“那还傻愣着,赶紧抬车上,你婶子他们在家等着咱回去吃饭呢!”更多哗哗啦啦的水声奔过来。
尚和平被人七手八脚的抬离了水面,河水稀里哗啦地从他后背坠落,噼里啪啦地砸在河床的鹅卵石上。

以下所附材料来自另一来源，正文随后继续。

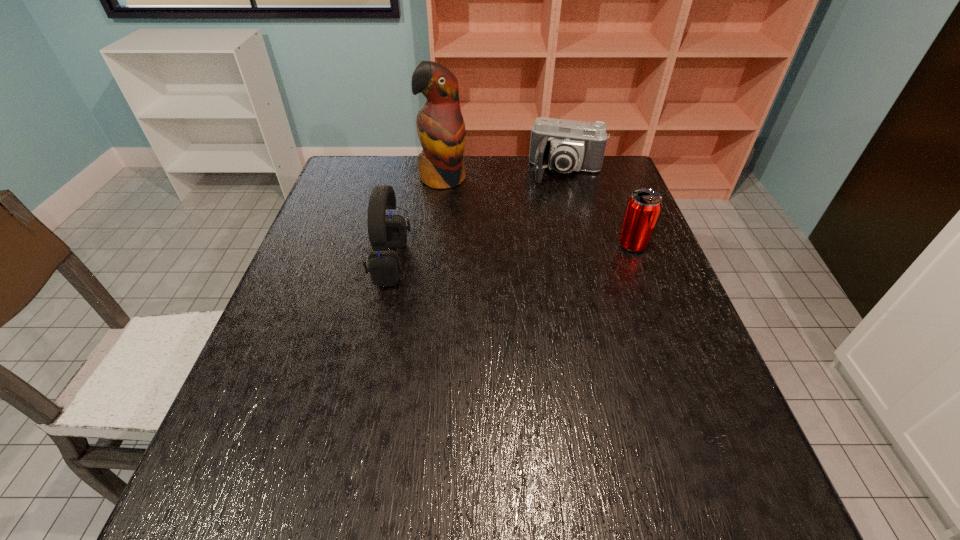
Where is `vacant area between the camera and the tallest object`? The width and height of the screenshot is (960, 540). vacant area between the camera and the tallest object is located at coordinates (505, 176).

The height and width of the screenshot is (540, 960). I want to click on blank region between the parrot and the third shortest object, so click(418, 221).

Locate an element on the screen. The image size is (960, 540). vacant area between the second tallest object and the parrot is located at coordinates (418, 221).

Identify the location of blank region between the third shortest object and the soda can. (512, 254).

This screenshot has width=960, height=540. Find the location of `free space between the soda can and the camera`. free space between the soda can and the camera is located at coordinates (599, 208).

You are a GUI agent. You are given a task and a screenshot of the screen. Output one action in this format:
    pyautogui.click(x=<x>, y=<y>)
    Task: Click on the unoccupied position between the camera and the second tallest object
    
    Given the screenshot: What is the action you would take?
    pyautogui.click(x=479, y=217)

Choose which object is the nearest neighbor to the soda can. Please provide its 2D coordinates. Your answer should be formatted as a tuple, i.e. [(x, y)], where the tuple contains the x and y coordinates of a point satisfying the conditions above.

[(563, 145)]

What are the coordinates of `object that stands as the closest to the tallest object` in the screenshot? It's located at (563, 145).

Image resolution: width=960 pixels, height=540 pixels. In order to click on free space in the image that satisfies the following two spatial constraints: 1. on the front side of the soda can; 2. on the left side of the parrot in this screenshot , I will do `click(436, 245)`.

The width and height of the screenshot is (960, 540). I want to click on vacant space that satisfies the following two spatial constraints: 1. on the back side of the camera; 2. on the right side of the tallest object, so click(x=444, y=172).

他被并不温柔地扔在坑洼不平的麻袋上,那镶了很宽黑边天空,在眼前倾斜颠倒,然后,悉悉索索地被盖上一层苫布。
“上道,走喽!”有人高声吩咐。
“驾!”一声吆喝,马车起步的速度,带来一种与众不同的推背感。
尚和平感觉到自己的脸颊被粗糙的麻袋撞了一下,随后被那扎人的纹理有节奏地摩擦着,意识随着不停打着寒战的身体颠簸,上上下下,左左右右,晃晃悠悠。
不知道过了多久,头上的苫布被揭开,一张长满大胡子的脸看着他笑,说:“尿性,看来死不了。”那口大白牙特别的白。
淳朴的笑脸,只有中国老百姓,才会有这么淳朴的笑脸——是老乡救了他?!
尚和平莫名的安心,意识又开始模糊。
被人扛起,再扔下,摔在坚硬的炕上的瞬间,尚和平感觉自己胳膊是胳膊,腿是腿——马上就要散架了。
胳膊腿被人像破布娃娃一样归拢好,有人悉悉索索的给他换衣服,身下火炕传来的灼热感,身上被子的厚重踏实感,让尚和平紧绷感松弛了一些。
恍惚间,他的嘴巴被喂进汤水,他努力而贪婪地吞咽着,从嘴巴到咽喉到胃肠,仿佛忽然有一条滚烫的江河流淌而过,他冰冷凝固的血液一点点苏醒,温热,沸腾起来。